Import cargo volumes at major US container ports are set to rise this summer following a temporary pause and reduction in tariffs on Chinese goods, according to the latest Global Port Tracker report by the National Retail Federation (NRF) and Hackett Associates.

Retailers, who had halted orders after the April announcement of a 145 per cent tariff, resumed imports after the rate was reduced to 30 per cent and a 90-day pause was introduced, lasting until August 12.

“This is the busiest time of the year for retailers as they enter the back-to-school season and prepare for the fall-winter holiday season. Retailers had paused their purchases and imports previously because of the significantly high tariffs. They are now looking to get those orders and cargo moving in order to bring as much merchandise into the country as they can before the reciprocal tariff and additional China tariff pauses end in July and August. Retailers want to ensure consumers will be able to find the products they need and want at prices they can afford. Unfortunately, there is still considerable uncertainty as to what will happen after the pauses end,” NRF vice president for supply chain and customs policy Jonathan Gold said in a press release.

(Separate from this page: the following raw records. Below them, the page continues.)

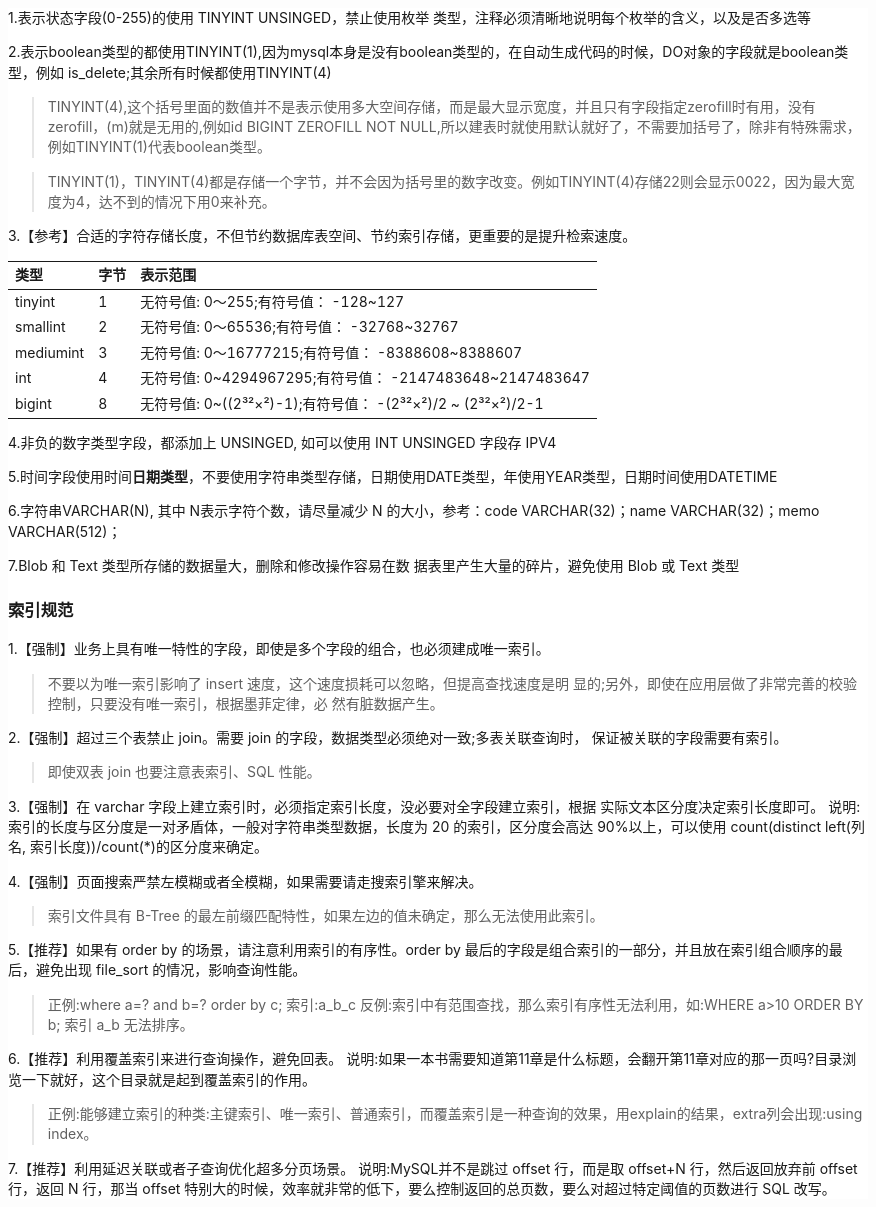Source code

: 1.表示状态字段(0-255)的使用 TINYINT UNSINGED，禁止使用枚举 类型，注释必须清晰地说明每个枚举的含义，以及是否多选等

2.表示boolean类型的都使用TINYINT(1),因为mysql本身是没有boolean类型的，在自动生成代码的时候，DO对象的字段就是boolean类型，例如 is_delete;其余所有时候都使用TINYINT(4)

> TINYINT(4),这个括号里面的数值并不是表示使用多大空间存储，而是最大显示宽度，并且只有字段指定zerofill时有用，没有zerofill，(m)就是无用的,例如id BIGINT ZEROFILL NOT NULL,所以建表时就使用默认就好了，不需要加括号了，除非有特殊需求，例如TINYINT(1)代表boolean类型。

> TINYINT(1)，TINYINT(4)都是存储一个字节，并不会因为括号里的数字改变。例如TINYINT(4)存储22则会显示0022，因为最大宽度为4，达不到的情况下用0来补充。

3.【参考】合适的字符存储长度，不但节约数据库表空间、节约索引存储，更重要的是提升检索速度。

| 类型      | 字节 | 表示范围                                                    |
| :-------- | :--- | :---------------------------------------------------------- |
| tinyint   | 1    | 无符号值: 0～255;有符号值： -128~127                        |
| smallint  | 2    | 无符号值: 0～65536;有符号值： -32768~32767                  |
| mediumint | 3    | 无符号值: 0～16777215;有符号值： -8388608~8388607           |
| int       | 4    | 无符号值: 0~4294967295;有符号值： -2147483648~2147483647    |
| bigint    | 8    | 无符号值: 0~((2³²×²)-1);有符号值： -(2³²×²)/2 ~ (2³²×²)/2-1 |

4.非负的数字类型字段，都添加上 UNSINGED, 如可以使用 INT UNSINGED 字段存 IPV4

5.时间字段使用时间**日期类型**，不要使用字符串类型存储，日期使用DATE类型，年使用YEAR类型，日期时间使用DATETIME

6.字符串VARCHAR(N), 其中 N表示字符个数，请尽量减少 N 的大小，参考：code VARCHAR(32)；name VARCHAR(32)；memo VARCHAR(512)；

7.Blob 和 Text 类型所存储的数据量大，删除和修改操作容易在数 据表里产生大量的碎片，避免使用 Blob 或 Text 类型

### 索引规范

1.【强制】业务上具有唯一特性的字段，即使是多个字段的组合，也必须建成唯一索引。

> 不要以为唯一索引影响了 insert 速度，这个速度损耗可以忽略，但提高查找速度是明 显的;另外，即使在应用层做了非常完善的校验控制，只要没有唯一索引，根据墨菲定律，必 然有脏数据产生。

2.【强制】超过三个表禁止 join。需要 join 的字段，数据类型必须绝对一致;多表关联查询时， 保证被关联的字段需要有索引。

> 即使双表 join 也要注意表索引、SQL 性能。

3.【强制】在 varchar 字段上建立索引时，必须指定索引长度，没必要对全字段建立索引，根据 实际文本区分度决定索引长度即可。 说明:索引的长度与区分度是一对矛盾体，一般对字符串类型数据，长度为 20 的索引，区分度会高达 90%以上，可以使用 count(distinct left(列名, 索引长度))/count(*)的区分度来确定。

4.【强制】页面搜索严禁左模糊或者全模糊，如果需要请走搜索引擎来解决。

> 索引文件具有 B-Tree 的最左前缀匹配特性，如果左边的值未确定，那么无法使用此索引。

5.【推荐】如果有 order by 的场景，请注意利用索引的有序性。order by 最后的字段是组合索引的一部分，并且放在索引组合顺序的最后，避免出现 file_sort 的情况，影响查询性能。

> 正例:where a=? and b=? order by c; 索引:a_b_c 反例:索引中有范围查找，那么索引有序性无法利用，如:WHERE a>10 ORDER BY b; 索引 a_b 无法排序。

6.【推荐】利用覆盖索引来进行查询操作，避免回表。
说明:如果一本书需要知道第11章是什么标题，会翻开第11章对应的那一页吗?目录浏览一下就好，这个目录就是起到覆盖索引的作用。

> 正例:能够建立索引的种类:主键索引、唯一索引、普通索引，而覆盖索引是一种查询的效果，用explain的结果，extra列会出现:using index。

7.【推荐】利用延迟关联或者子查询优化超多分页场景。
说明:MySQL并不是跳过 offset 行，而是取 offset+N 行，然后返回放弃前 offset 行，返回 N 行，那当 offset 特别大的时候，效率就非常的低下，要么控制返回的总页数，要么对超过特定阈值的页数进行 SQL 改写。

US ports handled 2.21 million twenty-foot equivalent units (TEU) in April, up 2.9 per cent from March and 9.6 per cent year on year. However, volumes are expected to have dropped in May to 1.91 million TEU, down 13.4 per cent month on month and 8.1 per cent year on year, marking the first annual decline since September 2023.

Despite the slowdown, imports are projected to rebound from June through August, though remaining below 2024 levels. June is forecast at 2.01 million TEU (down 6.2 per cent YoY), July at 2.13 million TEU (down 8.1 per cent), and August at 1.98 million TEU (down 14.7 per cent). A sharper drop is expected later in the year due to strong comparisons against high 2024 volumes driven by port strike concerns.

“Our projections show that May saw a significant reduction in imports as shippers responded to the higher tariff environment,” Hackett Associates founder Ben Hackett said. “However, tariff reductions will lead to a surge in imports in June through August as importers take advantage of the various 90-day pauses. The peak for the winter holidays will come early this year, making it simultaneous with the peak for the back-to-school season. If higher tariffs are not delayed again, we can expect the final four months of the year to see declining volumes of imports.”

The first half of 2025 is now forecast at 12.54 million TEU, up 3.7 per cent year on year—an improvement from earlier estimates but still trailing pre-tariff projections.